WHAT THE EXERCISE ASKS:
Shorten the paragraph in the passage on candidate likeability that begins "Candidates running for election" to one sentence, keeping its main facts.

PROVIDED PASSAGE:
====================

Likeability of Political Candidates
Candidates run for office by orchestrating expensive campaigns designed to increase their appeal to the electorate.
Identify the reasons the electorate might be drawn to a particular candidate
- The primary trait by which voters evaluate candidates is political ideology, referring to how liberal or conservative the candidate’s views are.
- Political ideology tends to be inferred from political party membership, with the Republican and Democratic parties being seen as conservative and liberal respectively in the U.S.
- Apart from ideology, traits such as likeability and access to funds may determine a campaign ‘s success or lack thereof.
- likeability: The property that makes a person likeable, that allows them to be liked.
- campaign message: The ideas that the candidate wants to share with the voters, often consisting of several talking points about policy issues.
- campaign: An organized effort to influence the decision making process within a specific group when seeking election to political office.
Candidates running for election to public office need to appeal to the electorate in order to acquire votes. Accordingly, candidates run campaigns aimed at establishing a popular campaign message and convincing voters of the candidate’s likeability.

====================

Dataset excerpts:

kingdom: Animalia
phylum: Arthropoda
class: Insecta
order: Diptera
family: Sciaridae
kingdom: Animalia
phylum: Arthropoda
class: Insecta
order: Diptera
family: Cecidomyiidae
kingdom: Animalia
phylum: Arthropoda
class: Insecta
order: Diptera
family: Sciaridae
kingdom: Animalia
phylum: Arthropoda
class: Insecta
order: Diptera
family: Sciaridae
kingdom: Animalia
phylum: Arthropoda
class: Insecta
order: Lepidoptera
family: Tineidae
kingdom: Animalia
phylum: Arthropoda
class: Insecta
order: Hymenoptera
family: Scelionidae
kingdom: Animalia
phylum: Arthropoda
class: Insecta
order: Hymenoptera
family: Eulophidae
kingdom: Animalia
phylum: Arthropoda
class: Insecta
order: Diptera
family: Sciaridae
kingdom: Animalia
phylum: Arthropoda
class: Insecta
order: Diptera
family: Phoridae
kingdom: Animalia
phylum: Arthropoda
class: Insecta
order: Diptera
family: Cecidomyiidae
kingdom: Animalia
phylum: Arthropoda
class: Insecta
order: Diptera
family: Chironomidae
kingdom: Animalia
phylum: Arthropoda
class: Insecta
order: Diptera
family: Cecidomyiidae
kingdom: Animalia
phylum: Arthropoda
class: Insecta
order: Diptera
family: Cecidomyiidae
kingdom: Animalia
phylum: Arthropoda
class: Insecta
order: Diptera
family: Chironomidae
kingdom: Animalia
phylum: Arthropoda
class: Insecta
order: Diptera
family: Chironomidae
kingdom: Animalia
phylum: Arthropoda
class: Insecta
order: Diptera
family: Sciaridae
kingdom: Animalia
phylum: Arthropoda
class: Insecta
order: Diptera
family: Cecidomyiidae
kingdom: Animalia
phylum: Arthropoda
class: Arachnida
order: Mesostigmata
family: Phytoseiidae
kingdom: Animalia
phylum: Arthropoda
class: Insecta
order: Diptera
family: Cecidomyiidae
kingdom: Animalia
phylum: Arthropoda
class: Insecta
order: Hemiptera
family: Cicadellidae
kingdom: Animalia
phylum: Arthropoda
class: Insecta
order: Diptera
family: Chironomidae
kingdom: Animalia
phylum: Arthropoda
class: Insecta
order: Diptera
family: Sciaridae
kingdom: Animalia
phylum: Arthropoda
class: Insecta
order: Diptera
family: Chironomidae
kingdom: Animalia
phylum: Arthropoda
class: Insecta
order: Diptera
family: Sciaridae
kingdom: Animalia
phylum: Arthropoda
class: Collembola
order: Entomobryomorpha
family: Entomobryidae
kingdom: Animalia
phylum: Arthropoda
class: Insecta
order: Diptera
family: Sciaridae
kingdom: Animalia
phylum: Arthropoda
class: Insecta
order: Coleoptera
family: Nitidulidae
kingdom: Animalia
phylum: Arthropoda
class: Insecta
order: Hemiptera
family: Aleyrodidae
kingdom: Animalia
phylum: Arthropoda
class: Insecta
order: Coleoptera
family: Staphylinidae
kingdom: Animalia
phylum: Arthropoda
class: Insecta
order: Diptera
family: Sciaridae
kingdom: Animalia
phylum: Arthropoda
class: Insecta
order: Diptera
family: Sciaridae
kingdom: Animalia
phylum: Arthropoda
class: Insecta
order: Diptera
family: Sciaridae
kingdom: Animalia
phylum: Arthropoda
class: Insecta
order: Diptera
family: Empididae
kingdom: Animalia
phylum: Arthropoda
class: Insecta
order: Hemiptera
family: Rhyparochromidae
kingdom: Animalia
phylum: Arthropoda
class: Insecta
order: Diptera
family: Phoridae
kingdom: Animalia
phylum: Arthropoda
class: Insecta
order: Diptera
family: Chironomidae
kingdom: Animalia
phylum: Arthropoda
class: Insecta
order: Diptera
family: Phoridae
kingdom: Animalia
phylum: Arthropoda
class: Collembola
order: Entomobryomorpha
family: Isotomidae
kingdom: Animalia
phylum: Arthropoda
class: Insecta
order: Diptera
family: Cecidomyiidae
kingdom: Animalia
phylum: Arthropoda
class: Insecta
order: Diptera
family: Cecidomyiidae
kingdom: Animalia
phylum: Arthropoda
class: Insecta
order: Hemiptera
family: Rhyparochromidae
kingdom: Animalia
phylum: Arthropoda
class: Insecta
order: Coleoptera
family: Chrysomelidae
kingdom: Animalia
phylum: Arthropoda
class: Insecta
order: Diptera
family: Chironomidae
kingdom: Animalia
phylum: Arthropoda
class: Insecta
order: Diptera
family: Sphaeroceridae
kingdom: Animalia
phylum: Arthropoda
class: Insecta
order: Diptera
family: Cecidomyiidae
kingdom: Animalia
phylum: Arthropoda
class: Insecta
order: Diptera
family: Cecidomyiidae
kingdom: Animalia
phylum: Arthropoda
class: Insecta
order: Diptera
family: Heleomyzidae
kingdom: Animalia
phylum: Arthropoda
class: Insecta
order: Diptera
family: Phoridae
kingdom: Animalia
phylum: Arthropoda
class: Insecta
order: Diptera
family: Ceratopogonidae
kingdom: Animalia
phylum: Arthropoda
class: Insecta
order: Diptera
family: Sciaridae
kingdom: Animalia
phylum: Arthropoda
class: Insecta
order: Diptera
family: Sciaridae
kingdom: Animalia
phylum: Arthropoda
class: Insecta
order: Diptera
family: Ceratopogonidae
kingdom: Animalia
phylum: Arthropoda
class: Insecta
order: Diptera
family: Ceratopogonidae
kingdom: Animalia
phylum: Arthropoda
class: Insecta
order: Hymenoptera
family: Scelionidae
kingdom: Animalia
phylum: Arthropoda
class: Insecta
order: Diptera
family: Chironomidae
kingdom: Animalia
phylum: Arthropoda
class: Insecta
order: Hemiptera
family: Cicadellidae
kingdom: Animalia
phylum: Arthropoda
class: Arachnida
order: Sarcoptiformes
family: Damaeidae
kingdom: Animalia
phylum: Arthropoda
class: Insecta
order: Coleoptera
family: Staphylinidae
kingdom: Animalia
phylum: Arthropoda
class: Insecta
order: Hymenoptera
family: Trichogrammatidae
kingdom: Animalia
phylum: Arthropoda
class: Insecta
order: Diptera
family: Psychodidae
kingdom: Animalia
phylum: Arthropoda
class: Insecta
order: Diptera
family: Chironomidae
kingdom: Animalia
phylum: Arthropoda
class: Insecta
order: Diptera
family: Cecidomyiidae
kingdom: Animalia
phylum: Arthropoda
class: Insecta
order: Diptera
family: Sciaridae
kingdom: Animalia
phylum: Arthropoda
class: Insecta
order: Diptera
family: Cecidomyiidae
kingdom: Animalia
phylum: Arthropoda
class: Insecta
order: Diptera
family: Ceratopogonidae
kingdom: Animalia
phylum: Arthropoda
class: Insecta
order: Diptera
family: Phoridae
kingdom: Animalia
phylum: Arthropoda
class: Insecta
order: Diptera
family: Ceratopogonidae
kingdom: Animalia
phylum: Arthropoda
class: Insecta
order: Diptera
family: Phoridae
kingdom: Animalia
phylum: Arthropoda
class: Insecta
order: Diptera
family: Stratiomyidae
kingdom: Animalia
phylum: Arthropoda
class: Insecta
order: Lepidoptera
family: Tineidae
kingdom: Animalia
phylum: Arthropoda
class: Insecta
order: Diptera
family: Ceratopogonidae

====================

WRITTEN RESPONSE:
To win votes, candidates must appeal to the electorate, so they run campaigns that establish a popular message and persuade voters that they are likeable.